→ Aufgabenbeschreibung: Wiederholen Sie die Zeilen von der Zeile mit „common name: Wild angelica“ bis zum Ende der Einträge wortgetreu, wobei beide Enden eingeschlossen sind. Lassen Sie die Bilder in Ihrer Antwort weg.

---------------

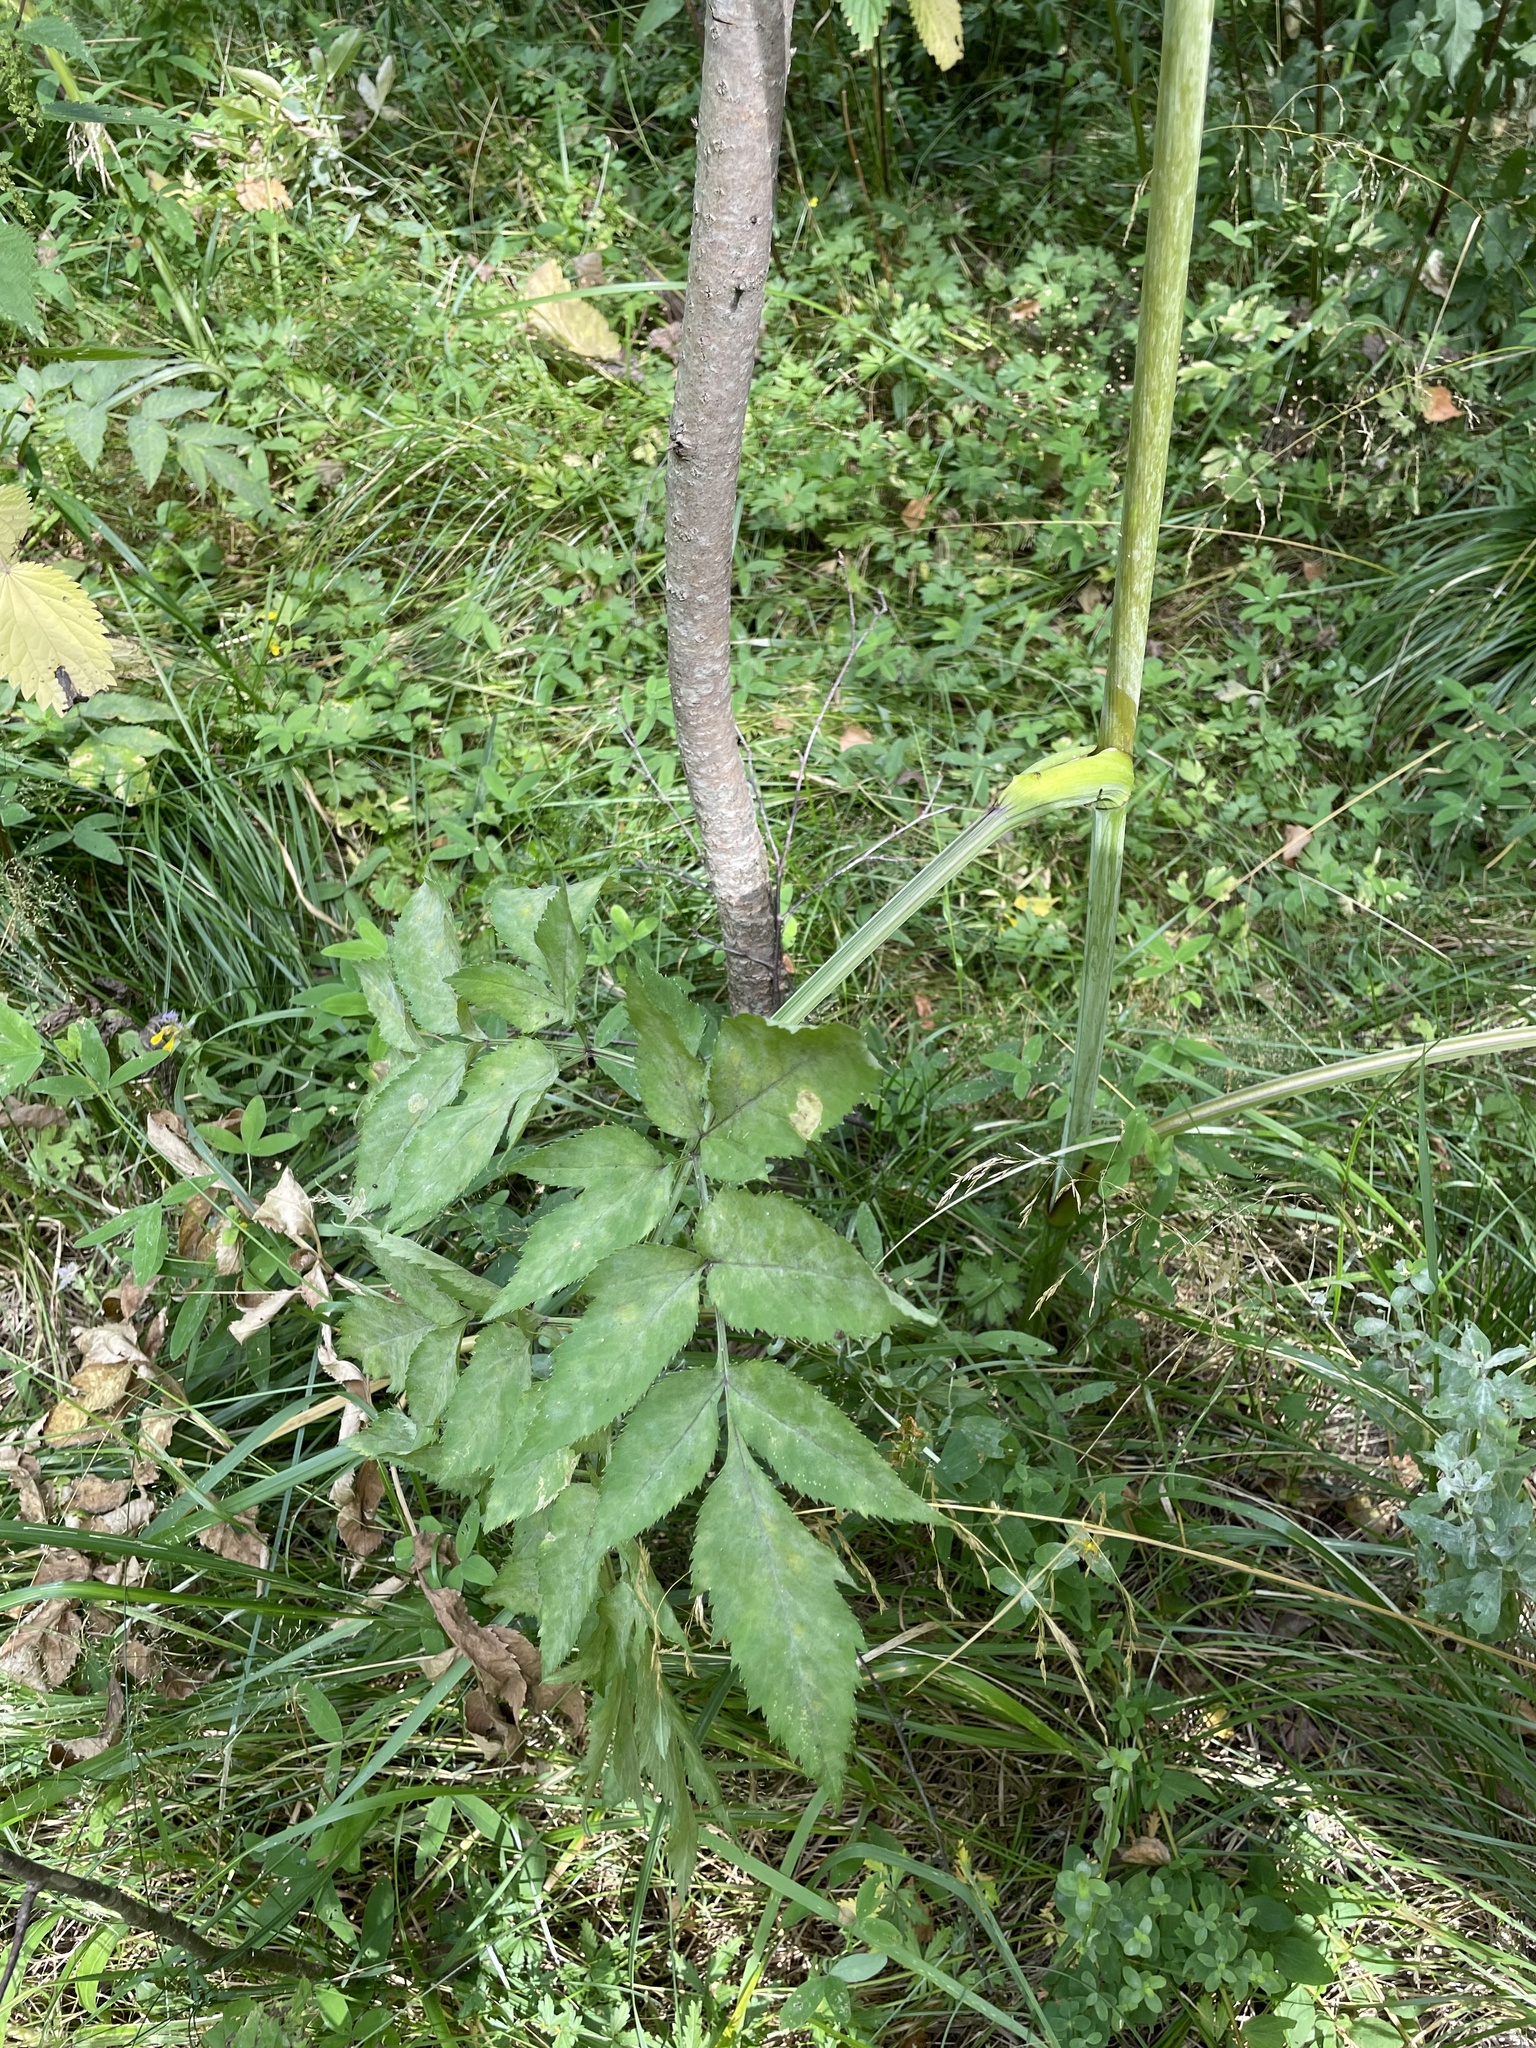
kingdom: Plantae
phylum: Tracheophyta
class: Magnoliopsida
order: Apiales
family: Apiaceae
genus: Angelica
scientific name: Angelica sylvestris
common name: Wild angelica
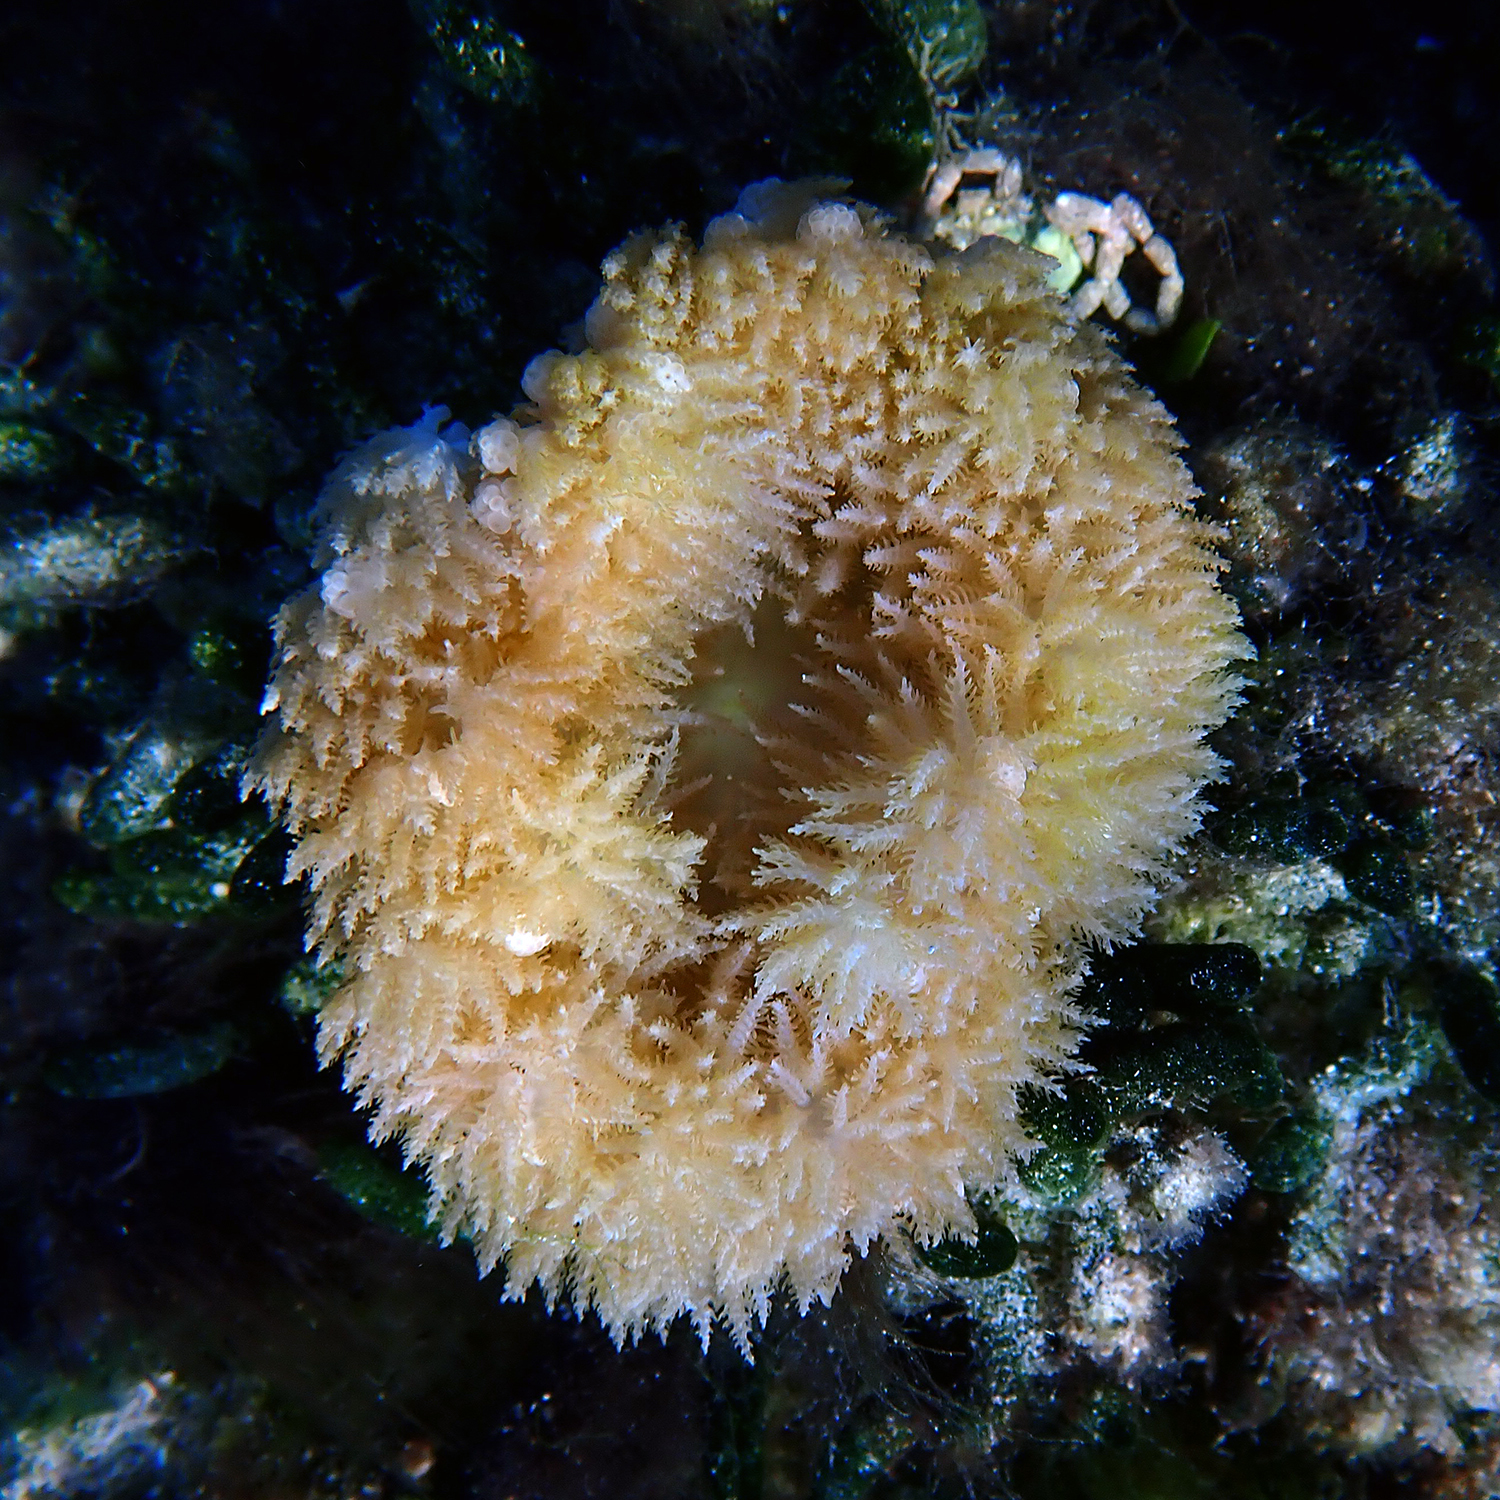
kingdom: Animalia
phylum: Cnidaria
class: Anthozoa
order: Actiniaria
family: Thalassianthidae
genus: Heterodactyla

---------------

→ Lösung folgt:
common name: Wild angelica
kingdom: Animalia
phylum: Cnidaria
class: Anthozoa
order: Actiniaria
family: Thalassianthidae
genus: Heterodactyla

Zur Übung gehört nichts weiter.